Por falta de quórum, a Assembleia Legislativa do Rio Grande do Sul (ALRS) adiou a votação das 16 propostas que estavam na pauta desta terça-feira, 31 de março. Uma delas é o projeto de lei (PL) 408/2025, que restringe a publicidade das bets no estado. A previsão agora é que as matérias sejam votadas na próxima semana, na sessão de 7 de abril.
De autoria dos deputados Tiago Simon (MDB) e Elton Weber (PSB), o PL 408/2025 estabelece uma série de limites e obrigações para as plataformas de apostas esportivas, agências de publicidade e veículos de comunicação.
Segundo o texto, anúncios deverão trazer frases de alerta obrigatórias, ocupando ao menos 15% do espaço publicitário, com mensagens como “Apostas podem causar dependência e prejuízos a você e à sua família.”
O PL também limita o horário de exibição de publicidade audiovisual — que só poderá ir ao ar entre 21h e 6h em canais de TV aberta e fechada, streamings e rádios. Durante transmissões ao vivo, ficará proibida qualquer publicidade que mostre bônus, probabilidades de ganho ou convites para apostar, o que atinge diretamente o modelo de marketing usado por plataformas populares no país.
A proposta permite patrocínio de apostas apenas em categorias esportivas profissionais, desde que não haja mensagens que incentivem o jogo. No entanto, atletas menores de idade não poderão ser patrocinados.
O texto veda a publicidade de bets "em estádios, ginásios, praças esportivas ou locais de espetáculos públicos, salvo quando o agente operador for patrocinador oficial do evento, detentor de direito oficial sobre o nome do local ou patrocinador oficial das equipes participantes do evento".
Além disso, o projeto prevê responsabilidade solidária entre plataformas de apostas, agências de publicidade, veículos de comunicação e provedores de internet, o que significa que todos poderão ser responsabilizados por eventuais infrações.

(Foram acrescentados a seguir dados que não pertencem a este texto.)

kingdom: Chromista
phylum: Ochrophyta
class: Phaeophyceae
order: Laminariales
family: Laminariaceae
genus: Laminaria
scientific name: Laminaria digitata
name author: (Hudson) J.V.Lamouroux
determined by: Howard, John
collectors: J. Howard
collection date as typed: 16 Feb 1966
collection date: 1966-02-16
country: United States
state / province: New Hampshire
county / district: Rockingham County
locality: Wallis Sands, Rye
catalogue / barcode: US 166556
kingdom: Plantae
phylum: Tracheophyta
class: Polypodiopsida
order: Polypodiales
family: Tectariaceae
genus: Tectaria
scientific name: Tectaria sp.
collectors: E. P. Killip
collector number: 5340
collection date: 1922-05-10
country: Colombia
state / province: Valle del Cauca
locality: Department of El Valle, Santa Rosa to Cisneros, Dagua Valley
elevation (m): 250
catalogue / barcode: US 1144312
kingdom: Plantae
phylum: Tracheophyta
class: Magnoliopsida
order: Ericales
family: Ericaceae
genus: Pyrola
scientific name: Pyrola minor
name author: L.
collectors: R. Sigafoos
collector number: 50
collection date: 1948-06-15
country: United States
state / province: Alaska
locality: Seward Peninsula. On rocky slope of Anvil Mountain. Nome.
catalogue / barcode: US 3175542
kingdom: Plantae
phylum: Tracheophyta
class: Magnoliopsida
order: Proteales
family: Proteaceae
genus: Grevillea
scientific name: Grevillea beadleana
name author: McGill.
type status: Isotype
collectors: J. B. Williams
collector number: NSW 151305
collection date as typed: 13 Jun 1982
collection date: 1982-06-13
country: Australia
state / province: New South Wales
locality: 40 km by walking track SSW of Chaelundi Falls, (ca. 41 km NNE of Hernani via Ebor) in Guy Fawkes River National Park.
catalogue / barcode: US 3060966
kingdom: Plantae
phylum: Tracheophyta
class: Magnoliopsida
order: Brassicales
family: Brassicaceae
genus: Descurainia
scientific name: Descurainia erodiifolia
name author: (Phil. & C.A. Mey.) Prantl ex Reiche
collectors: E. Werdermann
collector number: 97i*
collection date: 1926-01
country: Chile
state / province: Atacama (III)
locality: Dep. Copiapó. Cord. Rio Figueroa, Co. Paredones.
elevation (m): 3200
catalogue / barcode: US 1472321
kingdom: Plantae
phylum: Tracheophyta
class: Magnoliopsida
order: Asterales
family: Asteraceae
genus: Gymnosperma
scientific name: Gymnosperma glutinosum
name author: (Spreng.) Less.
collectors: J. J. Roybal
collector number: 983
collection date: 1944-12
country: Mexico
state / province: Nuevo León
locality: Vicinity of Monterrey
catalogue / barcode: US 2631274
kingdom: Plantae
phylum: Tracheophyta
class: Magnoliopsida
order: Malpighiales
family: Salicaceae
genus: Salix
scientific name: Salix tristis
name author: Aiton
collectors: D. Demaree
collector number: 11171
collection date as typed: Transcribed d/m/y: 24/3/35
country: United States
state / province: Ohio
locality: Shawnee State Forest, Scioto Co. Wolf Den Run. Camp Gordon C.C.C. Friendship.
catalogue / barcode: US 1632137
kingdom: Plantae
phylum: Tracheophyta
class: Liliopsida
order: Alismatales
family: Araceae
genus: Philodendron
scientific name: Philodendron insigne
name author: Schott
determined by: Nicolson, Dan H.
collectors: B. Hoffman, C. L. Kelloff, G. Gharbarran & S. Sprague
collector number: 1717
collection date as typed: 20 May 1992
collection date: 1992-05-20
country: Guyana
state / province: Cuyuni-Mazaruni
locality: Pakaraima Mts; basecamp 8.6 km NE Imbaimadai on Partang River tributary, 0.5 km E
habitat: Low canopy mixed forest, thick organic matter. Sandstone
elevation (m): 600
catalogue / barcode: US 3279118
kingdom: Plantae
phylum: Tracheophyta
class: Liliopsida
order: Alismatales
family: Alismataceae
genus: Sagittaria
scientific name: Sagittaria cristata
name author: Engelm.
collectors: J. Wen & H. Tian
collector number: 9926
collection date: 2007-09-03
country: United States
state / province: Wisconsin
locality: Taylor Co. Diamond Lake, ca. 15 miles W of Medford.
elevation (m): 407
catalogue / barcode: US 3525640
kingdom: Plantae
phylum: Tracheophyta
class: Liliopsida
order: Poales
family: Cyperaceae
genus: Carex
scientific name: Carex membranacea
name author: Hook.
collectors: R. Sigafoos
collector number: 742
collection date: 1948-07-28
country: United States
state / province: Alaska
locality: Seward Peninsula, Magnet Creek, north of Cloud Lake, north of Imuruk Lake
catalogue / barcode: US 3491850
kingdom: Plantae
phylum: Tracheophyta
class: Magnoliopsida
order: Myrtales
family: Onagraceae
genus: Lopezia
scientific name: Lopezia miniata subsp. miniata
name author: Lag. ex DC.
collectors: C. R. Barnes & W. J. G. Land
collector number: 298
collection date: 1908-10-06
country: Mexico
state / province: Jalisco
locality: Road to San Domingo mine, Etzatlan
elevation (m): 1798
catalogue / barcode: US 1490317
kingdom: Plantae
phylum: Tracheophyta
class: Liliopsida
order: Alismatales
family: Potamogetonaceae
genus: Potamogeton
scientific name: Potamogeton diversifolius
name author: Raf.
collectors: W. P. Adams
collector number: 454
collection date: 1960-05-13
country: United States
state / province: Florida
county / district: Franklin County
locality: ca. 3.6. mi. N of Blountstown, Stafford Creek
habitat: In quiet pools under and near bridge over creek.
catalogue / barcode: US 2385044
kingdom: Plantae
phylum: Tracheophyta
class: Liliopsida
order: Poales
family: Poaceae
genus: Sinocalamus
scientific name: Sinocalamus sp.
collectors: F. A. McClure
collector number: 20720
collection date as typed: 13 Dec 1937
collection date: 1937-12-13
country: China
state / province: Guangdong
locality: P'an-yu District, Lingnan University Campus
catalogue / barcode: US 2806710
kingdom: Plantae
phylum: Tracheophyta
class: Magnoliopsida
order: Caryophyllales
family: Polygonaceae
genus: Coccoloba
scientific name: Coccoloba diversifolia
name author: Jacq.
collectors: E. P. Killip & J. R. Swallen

Em fevereiro, a matéria foi aprovada por 8 votos a favor e nenhum contrário na Comissão de Constituição e Justiça do parlamento gaúcho. Se aprovado em plenário, o projeto vai para sanção do governador Eduardo Leite (PSD).
Caso o texto seja de fato transformado em lei, as restrições valeriam apenas para o Rio Grande do Sul por se tratar de uma legislação estadual.